Tyler reviews a book on the rise and fall of Prohibition in the USA, which seems to argue that alcohol was a big problem before prohibition and that the policy "worked" in some sense of the word.
But however besotted turn of the century America was though, it paled before the levels reached by their European forefathers:
Both anecdotal and statistical evidence indicate heavy consumption of alcoholic beverages, heavy over time, heavy over space, and even heavy over social class to a certain extent, although the rich consumed more than the poor.
Three examples of temperance from the sixteenth century make the exceptions that prove the rule. The Venetian Alvise Cornaro promoted temperance in word and deed.
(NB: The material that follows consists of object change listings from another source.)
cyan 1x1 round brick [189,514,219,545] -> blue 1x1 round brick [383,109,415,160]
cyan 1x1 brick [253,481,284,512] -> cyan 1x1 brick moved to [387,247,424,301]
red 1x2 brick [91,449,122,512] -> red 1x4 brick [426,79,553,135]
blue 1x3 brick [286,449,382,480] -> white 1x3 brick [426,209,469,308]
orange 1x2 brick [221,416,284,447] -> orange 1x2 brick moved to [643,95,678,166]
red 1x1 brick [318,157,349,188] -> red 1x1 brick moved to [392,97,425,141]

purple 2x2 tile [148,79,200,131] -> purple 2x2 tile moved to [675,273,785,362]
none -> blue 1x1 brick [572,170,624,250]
He wrote a book, Discourses in favour of a sober life, in which he advocated a diet of extreme renunciation, confirmed by his own example; he drank only not quite .4 of a liter of wine a day, which is more than half a modern bottle of wine.
In The Life of the Duke of Newcastle, written by his wife, the duke received praise for his temperance; she wrote, "In his diet, he is so sparing and temperate, that he never eats nor drinks beyond his set proportion." His set proportion was three glasses of beer and two of wine a day.
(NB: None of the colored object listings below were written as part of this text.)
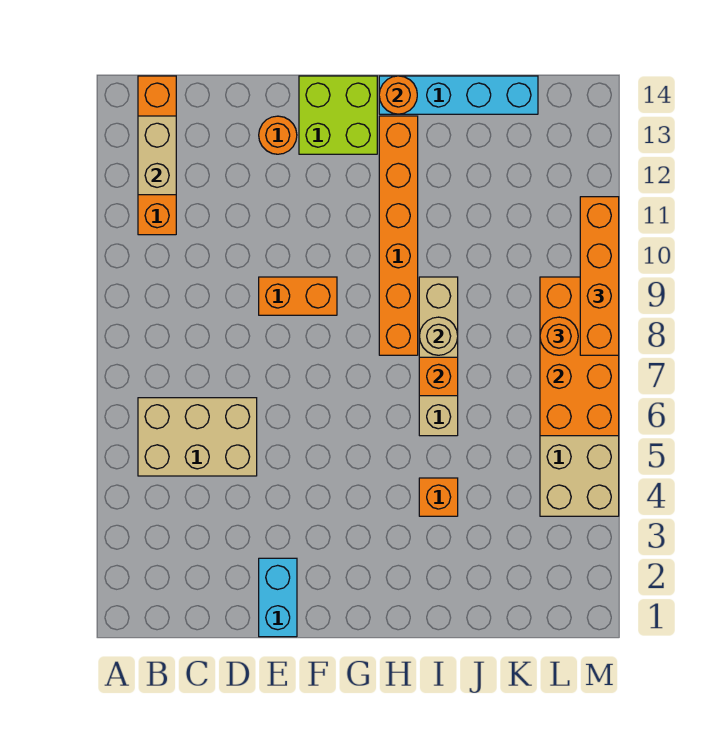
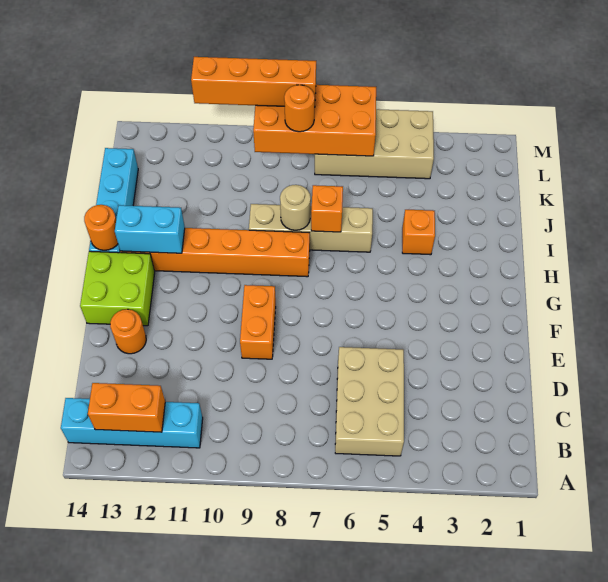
orange 1x4 brick [138,76,176,235] -> cyan 1x4 brick [61,398,203,448]
tan 1x2 brick [138,116,176,195] -> orange 1x2 brick [88,383,165,432]
cyan 1x2 brick [259,558,297,637] -> cyan 1x2 brick moved to [115,205,185,253]

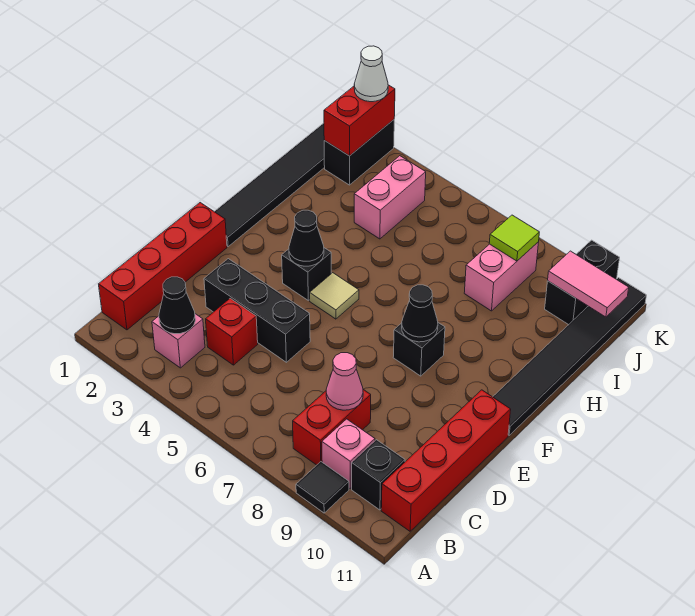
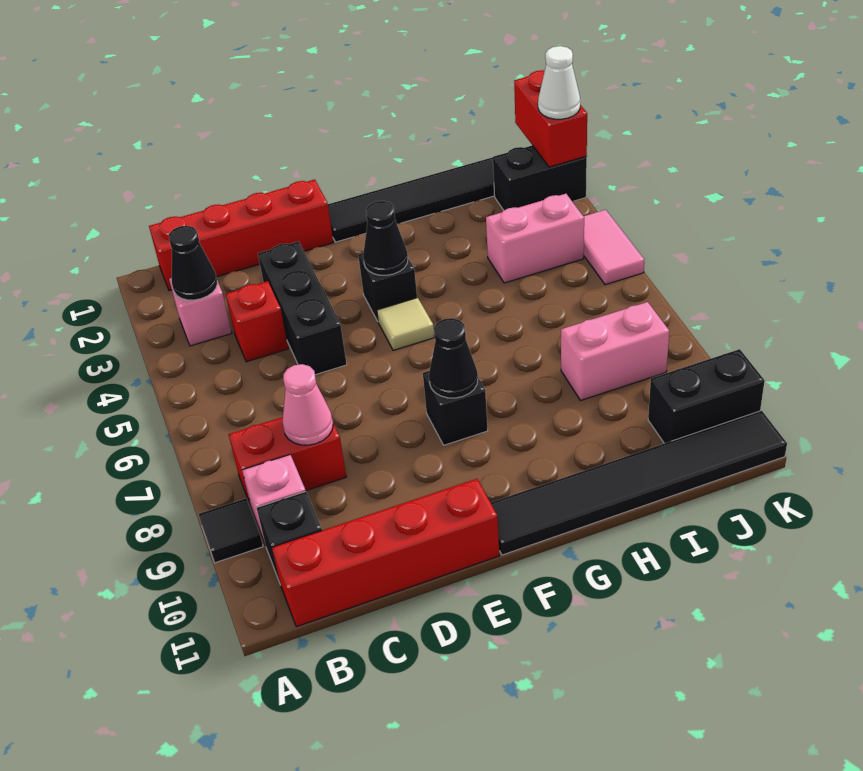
red 1x2 brick [324,85,395,156] -> red 1x2 brick turned to [514,70,587,167]
lime 1x1 tile [489,215,539,261] -> none
pink 1x2 tile [548,251,629,317] -> pink 1x2 tile moved to [583,210,644,285]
The final exception to prove the rule was a temperance society founded at Hesse in 1600. Its members agreed to restrict their drinking to seven glasses of wine with each meal.
In other words, "Grant me chastity and continence, but not yet".
This quote is from here, well worth reading in its entirety.
1 comment:
Everything's fine until he gets to the end and discusses alcoholic strength.
The medieval gallon of beer a day was "small beer". Maybe 2% ABV.
Brewed just enough to kill the bugs in hte water it was brewed from: for the water back then really did kill.